WHAT THIS TASK INVOLVES
Starting at the line below with "218 106 6703" and stopping at the line with "208 354 18.24", please print each line exactly, those two included, and skip every picture.

Source data:

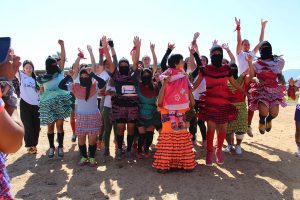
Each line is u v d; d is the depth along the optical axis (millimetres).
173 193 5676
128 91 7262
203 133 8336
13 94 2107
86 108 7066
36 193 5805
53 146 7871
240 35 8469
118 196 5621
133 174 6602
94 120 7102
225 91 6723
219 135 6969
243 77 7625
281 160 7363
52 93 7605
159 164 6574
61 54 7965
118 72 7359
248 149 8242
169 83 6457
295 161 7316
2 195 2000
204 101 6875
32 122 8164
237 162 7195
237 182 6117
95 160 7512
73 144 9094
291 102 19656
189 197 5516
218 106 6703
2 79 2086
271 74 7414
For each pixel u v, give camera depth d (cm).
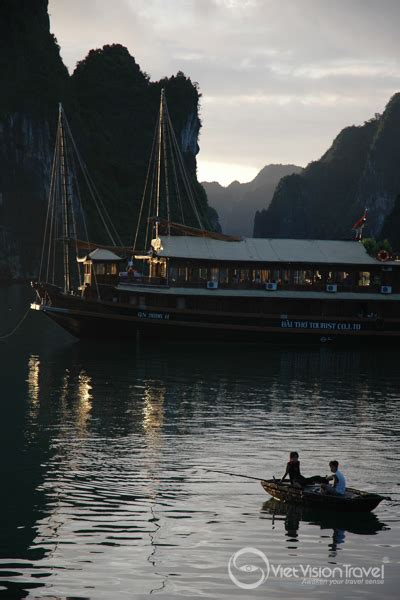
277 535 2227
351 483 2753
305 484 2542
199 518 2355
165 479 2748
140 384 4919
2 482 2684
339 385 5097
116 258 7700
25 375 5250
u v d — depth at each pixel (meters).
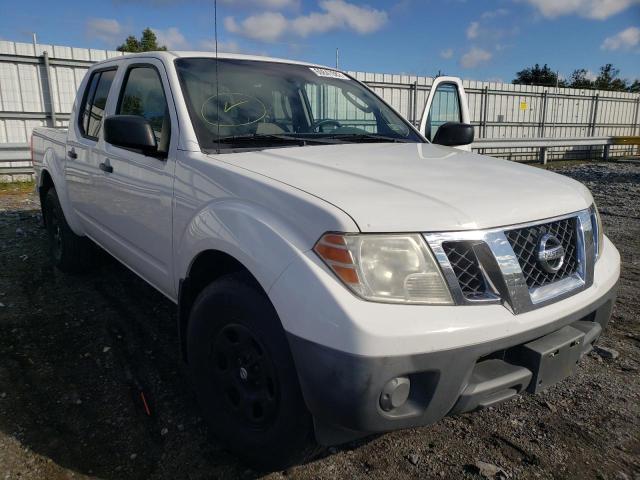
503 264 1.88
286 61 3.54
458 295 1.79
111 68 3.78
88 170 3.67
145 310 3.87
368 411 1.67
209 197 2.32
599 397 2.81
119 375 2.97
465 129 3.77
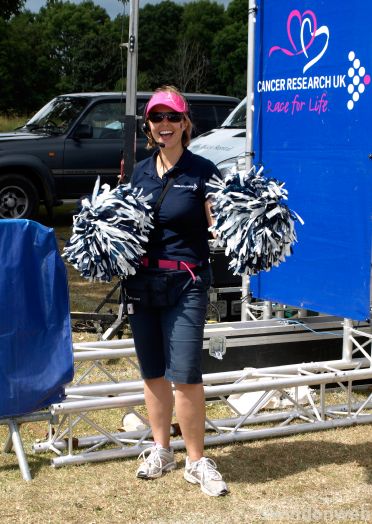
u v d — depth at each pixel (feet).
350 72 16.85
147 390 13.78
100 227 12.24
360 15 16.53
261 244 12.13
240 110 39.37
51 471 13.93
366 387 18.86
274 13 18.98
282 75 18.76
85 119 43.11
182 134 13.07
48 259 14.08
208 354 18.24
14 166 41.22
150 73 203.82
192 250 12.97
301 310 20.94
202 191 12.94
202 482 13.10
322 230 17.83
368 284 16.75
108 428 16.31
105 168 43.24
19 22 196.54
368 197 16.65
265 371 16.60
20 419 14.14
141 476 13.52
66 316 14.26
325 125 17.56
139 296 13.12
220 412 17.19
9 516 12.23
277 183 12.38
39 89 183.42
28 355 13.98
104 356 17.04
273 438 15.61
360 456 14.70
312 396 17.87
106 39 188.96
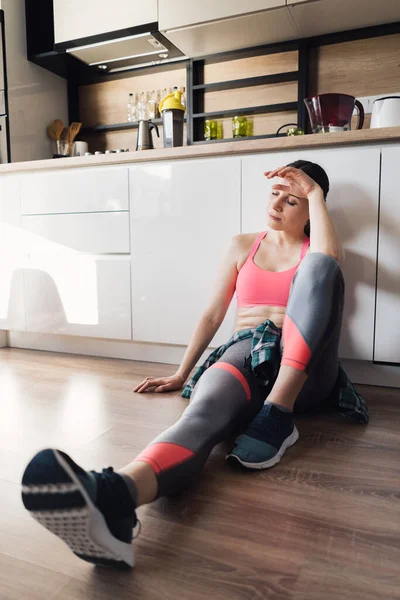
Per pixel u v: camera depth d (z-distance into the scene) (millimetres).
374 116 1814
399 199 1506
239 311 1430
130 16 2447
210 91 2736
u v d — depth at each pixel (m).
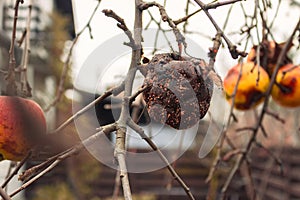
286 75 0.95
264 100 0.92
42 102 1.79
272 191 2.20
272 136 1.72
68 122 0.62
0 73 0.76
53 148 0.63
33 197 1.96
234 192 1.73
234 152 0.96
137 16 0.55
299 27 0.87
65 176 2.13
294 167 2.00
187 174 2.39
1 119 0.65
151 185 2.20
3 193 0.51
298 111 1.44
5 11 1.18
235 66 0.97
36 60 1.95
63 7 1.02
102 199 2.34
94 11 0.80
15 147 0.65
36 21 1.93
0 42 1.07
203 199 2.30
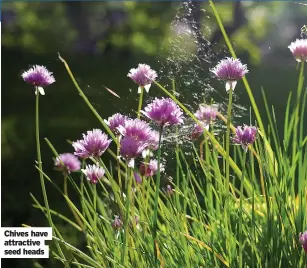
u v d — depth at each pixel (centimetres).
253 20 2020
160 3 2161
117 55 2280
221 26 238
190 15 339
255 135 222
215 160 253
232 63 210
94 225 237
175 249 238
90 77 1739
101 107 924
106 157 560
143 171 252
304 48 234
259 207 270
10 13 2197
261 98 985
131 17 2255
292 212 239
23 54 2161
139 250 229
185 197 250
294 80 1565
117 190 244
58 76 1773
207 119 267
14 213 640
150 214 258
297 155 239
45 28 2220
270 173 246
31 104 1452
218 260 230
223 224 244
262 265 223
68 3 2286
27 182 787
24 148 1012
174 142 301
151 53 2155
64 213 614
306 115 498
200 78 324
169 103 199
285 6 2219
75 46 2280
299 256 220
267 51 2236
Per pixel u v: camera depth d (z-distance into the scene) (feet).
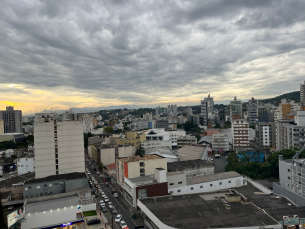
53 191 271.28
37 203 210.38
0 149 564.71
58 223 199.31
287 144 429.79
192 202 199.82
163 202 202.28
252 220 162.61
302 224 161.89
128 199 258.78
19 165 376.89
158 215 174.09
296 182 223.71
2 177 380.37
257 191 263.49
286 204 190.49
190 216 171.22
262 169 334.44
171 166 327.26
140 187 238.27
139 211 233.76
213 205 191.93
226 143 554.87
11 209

SOLUTION FOR THIS PROBLEM
218 106 6703
2 79 2086
271 74 7414
For each pixel u v, give camera depth d (cm).
277 535 2227
351 483 2753
305 484 2542
199 518 2355
165 479 2748
140 384 4919
2 482 2684
339 385 5097
116 258 7700
25 375 5250
u v d — depth at each pixel (meters).
503 264 1.88
286 61 3.54
458 295 1.79
111 68 3.78
88 170 3.67
145 310 3.87
368 411 1.67
209 197 2.32
599 397 2.81
119 375 2.97
465 129 3.77
u v d — depth at each pixel (feet).
350 72 16.85
147 390 13.78
100 227 12.24
360 15 16.53
261 244 12.13
240 110 39.37
51 471 13.93
366 387 18.86
274 13 18.98
282 75 18.76
85 119 43.11
182 134 13.07
48 259 14.08
208 354 18.24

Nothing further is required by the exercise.